Ali, diante de todos, no silêncio de meu coração, eu pude perceber que eu era
dois: filho e servo. A voz embargada do meu pai promoveu este encontro,
o encontro do filho com o servo!
Quando
estava no carro, indo para o hospital, meu pai não calava: “Este acidente nos
levou para aquela cidade”, “no hospital, fomos tratados como reis”, “falamos de
Jesus para todas as pessoas que se aproximavam de nós”, “se alguém nos trazia
água, nós falávamos de Jesus”, “hoje, antes de sairmos de lá, reunimos todos os
funcionários e pacientes do hospital e cantamos para eles”. Meu pai falou muito
mais coisas. E tudo com aquela voz embargada!!! Você pode imaginar o que isso
significa? Um homem que não tem medo da dor ... tudo para glorificar a Jesus
Cristo, seu salvador, senhor e sua vida!!!
A
MUDANÇA
Hoje
termina o horário de verão. Mas não foi só o meu relógio que mudou ... algumas
coisas mudaram dentro do meu coração. É simplesmente magnífico perceber o poder
que uma voz embargada pela dor pode provocar. Enquanto escrevia estas palavras,
meu coração foi conduzido para um poderoso momento na história dos homens. Está
escrito em Lucas 23:46 – “Então, Jesus clamou em alta voz: Pai, nas tuas mãos
entrego o meu espírito! E, dito isto, expirou.” Como você acha que Jesus
estava? Como foi que aquela voz saiu dos Seus lábios? Então, descobri
que meu pai não foi o primeiro. Meu Senhor Jesus, um dia, com uma voz
embargada pela dor, também falou algo que o Pai Celestial gostaria de ouvir. A
dor não foi capaz de calar o Senhor Jesus Cristo ... a dor não foi capaz de
calar o meu pai! Tudo porque “aos que de antemão conheceu, também os
predestinou para serem conformes à imagem de seu Filho” [Romanos
8:29].
OBS: A foto demonstra o estado do veículo que capotou!
Em Cristo!
Aprendendo
com Cristo e com aqueles que, mesmo na dor, procuram imitá-lo!
A. M. Cunha
2 comentários:
Meu irmão,acabei de reler esta postagem do encontro do filho com o servo. Quanta dor. Física, emocional. Mas ao mesmo tempo, quanto amor, quanta fé em nosso Senhor. Louvado seja Deus por esses irmãos!Um abraço saudoso do teu irmão.
Meu irmão, acabei de reler a postagem do encontro do filho com o servo. Quanta dor. Física, emocional. Mas ao mesmo tempo, quanto amor, quanta fé em nosso Senhor.

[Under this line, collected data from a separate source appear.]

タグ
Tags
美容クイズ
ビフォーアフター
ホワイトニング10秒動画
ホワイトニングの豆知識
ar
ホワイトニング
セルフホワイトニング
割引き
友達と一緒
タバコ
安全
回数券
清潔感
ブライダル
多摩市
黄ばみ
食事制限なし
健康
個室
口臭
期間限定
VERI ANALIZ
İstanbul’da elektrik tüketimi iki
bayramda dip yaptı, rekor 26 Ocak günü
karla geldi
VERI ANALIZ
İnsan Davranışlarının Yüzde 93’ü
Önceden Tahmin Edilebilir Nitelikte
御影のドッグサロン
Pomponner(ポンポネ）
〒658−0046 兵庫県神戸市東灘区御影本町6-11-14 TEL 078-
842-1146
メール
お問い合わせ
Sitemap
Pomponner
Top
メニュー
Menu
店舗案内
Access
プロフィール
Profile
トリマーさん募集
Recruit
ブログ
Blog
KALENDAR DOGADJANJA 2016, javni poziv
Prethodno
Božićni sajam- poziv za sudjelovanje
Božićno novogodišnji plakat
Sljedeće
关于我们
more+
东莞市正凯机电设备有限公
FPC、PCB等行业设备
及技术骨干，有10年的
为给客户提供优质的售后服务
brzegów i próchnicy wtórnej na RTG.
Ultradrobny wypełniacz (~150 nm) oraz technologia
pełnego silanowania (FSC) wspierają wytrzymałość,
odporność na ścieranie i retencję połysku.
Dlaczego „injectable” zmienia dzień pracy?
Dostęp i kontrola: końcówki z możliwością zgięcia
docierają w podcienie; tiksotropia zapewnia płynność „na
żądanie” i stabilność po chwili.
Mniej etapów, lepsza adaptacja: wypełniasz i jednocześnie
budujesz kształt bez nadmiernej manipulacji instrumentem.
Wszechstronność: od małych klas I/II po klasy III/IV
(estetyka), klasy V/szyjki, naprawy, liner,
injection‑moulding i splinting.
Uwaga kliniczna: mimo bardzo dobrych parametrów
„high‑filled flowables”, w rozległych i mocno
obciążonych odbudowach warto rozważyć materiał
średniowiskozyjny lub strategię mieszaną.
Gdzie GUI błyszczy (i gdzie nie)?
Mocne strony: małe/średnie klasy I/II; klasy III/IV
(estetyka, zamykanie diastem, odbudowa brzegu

Glória a Deus pela vida desses irmãos.
Um abraço saudoso de um dos teus amigos. (Numa das últimas vezes que nos vimos, fui tocado por uma frase dita pela tia Rita:"o amigo do meu marido". Isso me tocou fundo. Guardei no meu coração. Sou muito grato a Deus, amigo, pela sua vida. Pelo tempo que Ele me permitiu ter comunhão contigo. Foi uma dessas coisas que as estrelas assistem encantadas. Obra do amor do nosso Pai.Bendito seja aquele que é o mesmo,ontem, hoje e sempre! Que é o brilho eterno da vida!